The Plan is designed to enable the Company to grant options to purchase ordinary shares and RSUs under various and different tax regimes including, without limitation: (i) pursuant and subject to Section 102 of the Israeli Tax Ordinance or any provision which may amend or replace it and any regulations, rules, orders or procedures promulgated thereunder and to designate them as either grants made through a trustee or not through a trustee; and (ii) pursuant and subject to Section 3(i) of the Israeli Tax Ordinance.

 

On February 12, 2020, the Company granted 4,367,515 options pursuant to the Plan. Each option is exercisable into one share of common stock of the Company of $0.001 par value at the exercise price of $0.29.

 

On March 15, 2020, the Company granted 576,888 options pursuant to the Plan to each of the Company’s then serving directors, excluding Professor Benad Goldwasser. Each option is exercisable into one share of common stock of the Company of $0.001 par value at the exercise price of $0.29.

 

On June 22, 2020, the Company granted 1,544,769 options pursuant to the Plan to Company employees, consultants, directors. Each option is exercisable into one share of common stock of the Company of $0.001 par value at the exercise price of $0.29.

 

On November 11, 2020, the Company granted 144,222 options pursuant to the Plan to Company director. Each option is exercisable into one share of common stock of the Company of $0.001 par value at the exercise price of $0.35.

 

Options granted generally have a contractual term of 7 years and vest over a period of 3 up to 4 years.

Stock Option Activity

 

The following summarizes stock option activity:

 

    Amount of options     Weighted average exercise price     Weighted Average Remaining Contractual Term (years)    

 

 

Aggregate Intrinsic Value (in thousands)

 
          $           $ in thousands  
Outstanding - December 31, 2019     -       -       -          
Granted     6,633,394       0.29                  
Outstanding - December 31, 2020     6,633,394       0.29       6.23       2,446  
                                 
Options Exercisable - December 31, 2020     1,941,701       0.29       6.12       718  

 

At December 31, 2020, the aggregate intrinsic value of options granted is calculated as the difference between the exercise price and the closing price on the same date.

 

The Company estimates the fair value of stock option awards on the grant date using the Black-Scholes option pricing model.

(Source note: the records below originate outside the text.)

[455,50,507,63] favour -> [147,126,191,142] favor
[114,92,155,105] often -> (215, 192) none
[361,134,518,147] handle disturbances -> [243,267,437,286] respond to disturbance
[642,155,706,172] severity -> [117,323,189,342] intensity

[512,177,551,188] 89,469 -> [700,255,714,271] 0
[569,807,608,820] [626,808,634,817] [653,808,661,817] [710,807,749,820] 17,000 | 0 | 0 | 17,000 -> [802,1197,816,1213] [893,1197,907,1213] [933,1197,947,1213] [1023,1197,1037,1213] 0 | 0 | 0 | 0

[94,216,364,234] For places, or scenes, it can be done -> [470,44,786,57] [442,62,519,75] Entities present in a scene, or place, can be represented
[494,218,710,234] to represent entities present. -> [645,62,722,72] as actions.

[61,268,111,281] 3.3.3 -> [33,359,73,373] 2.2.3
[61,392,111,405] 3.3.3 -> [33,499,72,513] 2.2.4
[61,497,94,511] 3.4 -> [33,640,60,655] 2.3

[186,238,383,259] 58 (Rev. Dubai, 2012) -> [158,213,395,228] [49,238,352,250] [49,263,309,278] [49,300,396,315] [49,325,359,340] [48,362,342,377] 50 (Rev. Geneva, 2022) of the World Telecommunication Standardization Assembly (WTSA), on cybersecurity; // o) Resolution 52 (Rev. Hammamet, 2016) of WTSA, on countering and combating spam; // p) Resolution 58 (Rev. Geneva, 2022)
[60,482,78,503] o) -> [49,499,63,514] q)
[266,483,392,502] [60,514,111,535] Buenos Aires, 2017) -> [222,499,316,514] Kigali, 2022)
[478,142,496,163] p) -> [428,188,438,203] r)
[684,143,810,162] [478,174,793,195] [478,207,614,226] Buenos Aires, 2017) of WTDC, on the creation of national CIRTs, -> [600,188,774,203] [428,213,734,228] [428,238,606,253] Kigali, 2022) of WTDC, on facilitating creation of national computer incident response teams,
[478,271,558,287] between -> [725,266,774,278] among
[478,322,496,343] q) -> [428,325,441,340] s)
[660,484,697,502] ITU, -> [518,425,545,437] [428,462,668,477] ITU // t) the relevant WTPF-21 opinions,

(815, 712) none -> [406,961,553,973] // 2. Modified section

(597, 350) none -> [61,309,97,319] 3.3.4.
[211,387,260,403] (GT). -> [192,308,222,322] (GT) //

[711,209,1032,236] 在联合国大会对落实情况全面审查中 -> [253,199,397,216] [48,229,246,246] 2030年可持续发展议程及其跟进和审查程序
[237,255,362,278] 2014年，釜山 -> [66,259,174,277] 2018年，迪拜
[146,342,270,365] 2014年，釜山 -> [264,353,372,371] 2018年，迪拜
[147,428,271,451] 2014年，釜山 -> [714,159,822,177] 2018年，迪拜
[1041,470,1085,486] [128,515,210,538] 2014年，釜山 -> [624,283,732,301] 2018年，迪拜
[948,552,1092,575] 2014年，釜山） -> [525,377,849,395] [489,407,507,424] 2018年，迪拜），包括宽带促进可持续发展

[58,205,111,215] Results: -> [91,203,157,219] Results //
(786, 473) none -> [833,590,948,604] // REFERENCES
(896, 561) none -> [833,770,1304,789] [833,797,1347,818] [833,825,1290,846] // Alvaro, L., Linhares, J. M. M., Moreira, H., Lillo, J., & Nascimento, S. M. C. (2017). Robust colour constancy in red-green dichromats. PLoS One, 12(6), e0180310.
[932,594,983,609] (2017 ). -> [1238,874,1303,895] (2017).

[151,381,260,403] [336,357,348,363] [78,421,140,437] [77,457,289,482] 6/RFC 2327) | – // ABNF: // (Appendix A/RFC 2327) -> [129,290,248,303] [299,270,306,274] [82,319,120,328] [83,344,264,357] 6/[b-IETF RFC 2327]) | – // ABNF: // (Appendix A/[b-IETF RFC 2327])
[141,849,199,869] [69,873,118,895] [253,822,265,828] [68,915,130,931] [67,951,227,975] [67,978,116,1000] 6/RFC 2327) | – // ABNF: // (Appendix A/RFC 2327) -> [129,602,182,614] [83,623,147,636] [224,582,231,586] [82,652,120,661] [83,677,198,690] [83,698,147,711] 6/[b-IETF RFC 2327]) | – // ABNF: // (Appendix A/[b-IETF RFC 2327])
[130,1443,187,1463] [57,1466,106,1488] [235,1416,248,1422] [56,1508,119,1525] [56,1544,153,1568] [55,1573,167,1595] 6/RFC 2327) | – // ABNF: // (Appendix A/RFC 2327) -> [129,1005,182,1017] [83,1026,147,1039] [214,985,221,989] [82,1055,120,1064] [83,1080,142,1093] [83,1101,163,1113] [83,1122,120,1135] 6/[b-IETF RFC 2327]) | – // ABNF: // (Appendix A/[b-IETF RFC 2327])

The weighted-average grant date fair value per option granted during the years ended December 31, 2020 was $0.27. The fair value of each award is estimated using Black-Scholes option pricing model based on the following assumptions:

 

   

Year ended

December 31, 2020

 
Underlying value of ordinary shares ($)     0.446-0.800  
Exercise price ($)     0.29-0.35  
Expected volatility (%)     43.35%-45.00 %
Term of the options (years)     7  
Risk-free interest rate (%)     0.54%-1.55 %
         

 

 

Volatility is derived from the historical volatility of publicly traded set of peer companies. The risk-free interest rates used in the Black-Scholes calculations are based on the prevailing U.S. Treasury yield as determined by the U.S. Federal Reserve. The Company has not paid dividends does not anticipate paying dividends in the foreseeable future. Accordingly, no dividend yield was assumed for purposes of estimating the fair value of the Company's share-based compensation. The weighted average expected life of options was estimated individually in respect of each grant.

 

The unrecognized compensation expense calculated under the fair-value method for stock options expected to vest as of December 31, 2020 is approximately $0.6 million and is expected to be recognized over a weighted-average period of 1.2 years.